The “curse of dimensionality”. Sounds daunting, doesn’t it? As previously discussed in our post on Biomarkers as the Guideposts for Drug Discovery and Development, this “curse” is a common problem in enabling precision medicine. The term refers to a phenomenon when the number of measured variables (such as gene expression levels) is much greater than the number of available samples or patients. In that situation, the possible space of observations is vastly greater than the available data – raising the risk that any patterns discovered in the data occur only by chance. Ironically, as the ease of generating large molecular datasets in biology research increases, it becomes much harder to glean reliable insights from the data – things like the identification of new drug targets, or factors that result in positive patient prognosis.
Not All Data are Created Equal
High-throughput molecular data, often termed ‘omics’ data as a catch-all, includes genomic, proteomic, transcriptomic and other types of data which hone in on a person’s biology. Omics comes from the Greek meaning “a totality of” – proteomics, for instance, is data about all the proteins available in the human body.
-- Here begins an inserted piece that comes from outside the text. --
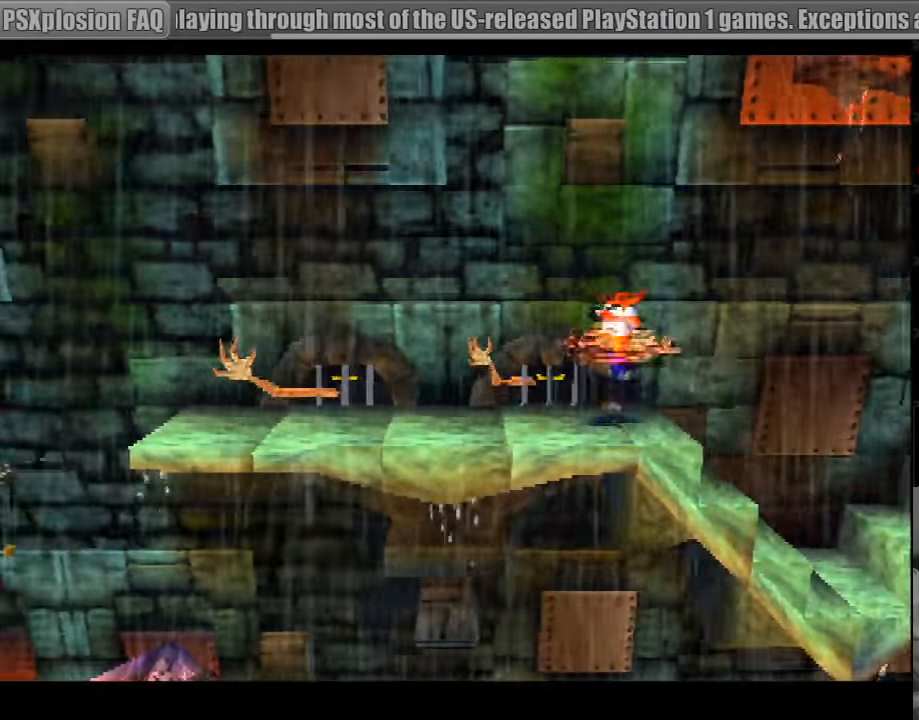
{"buttons": [], "events": [[33, "DPAD_LEFT", "up"], [50, "SQUARE", "up"], [100, "SQUARE", "down"], [267, "SQUARE", "up"]]}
Beginning with the onset of the genomics revolution, when the first non-human genome was sequenced in 1976 and expanding still further with the Human Genome Project, a fifteen year project which published its final chromosome reference sequence in 2006, the ability to delve deeper into biological data has put us on a track to being overwhelmed by the data, particularly as the cost of omics data generation continues to rapidly fall.
However, more data doesn’t guarantee better research insights or patient outcomes. The challenge lies in the proper interpretation of the biology or pathology represented by the high dimensional data.
While there are many diseases that can be traced back to a single genetic or physiologic abnormality (such as the HTT gene in Huntington’s Disease or BCR-ABL translocation in Chronic Myelogenous Leukemia), it is more common to see diseases that result from the complicated interaction of many genetic, physiologic, and environmental factors. This is reflected in the difficulty in developing successful therapeutic approaches for diseases like lupus, Alzheimer’s, or ALS. In these diseases, individual factors can have very limited effect. Only when multiple factors combine does a perfect storm arise, causing disease or deterioration. However, when two or more factors are believed to interact synergistically, parsing the massive number of possible omics combinations is extremely challenging. Testing all possible synergies requires both a massive amount of computing power and robust algorithms which can analyze the data without finding spurious relationships by chance. It’s the curse of dimensionality rearing its ugly head again.
If finding the true factors driving disease is so difficult given the curse of dimensionality, what can we do? One approach for working effectively with large scale data is creating a “network model”; that is to say, a graphical representation of the hierarchical relationships between the data. A network model shows how “downstream” variables can summarize the information contained in other, “upstream” data – which means that the downstream network variables are the ones that matter most. When sifting through large scale 'omics data, because network models are designed to show how different variables interact, they allow for easy interpretation of the key molecular or laboratory factors driving clinical disease. This makes graphical network models a powerful tool for addressing the curse of dimensionality and identifying reliable insights into disease.
Causal networks create a transparent map pointing toward the relationship between data and outcomes. In this diagram, red represents the patient health outcome of interest. Data variables in the network map that are close to the outcome (“downstream” data) are more important for predicting the outcome than data variables that are further away (“upstream” data). Causal network algorithms are capable of taking a large set of ‘omics data and transforming it into a network map of relationships that identify the most important variables for predicting patient outcomes.
A curse, or a blessing in disguise, the plethora of data creates unique challenges but also a promising path forward for leveraging network models and novel data to advance healthcare.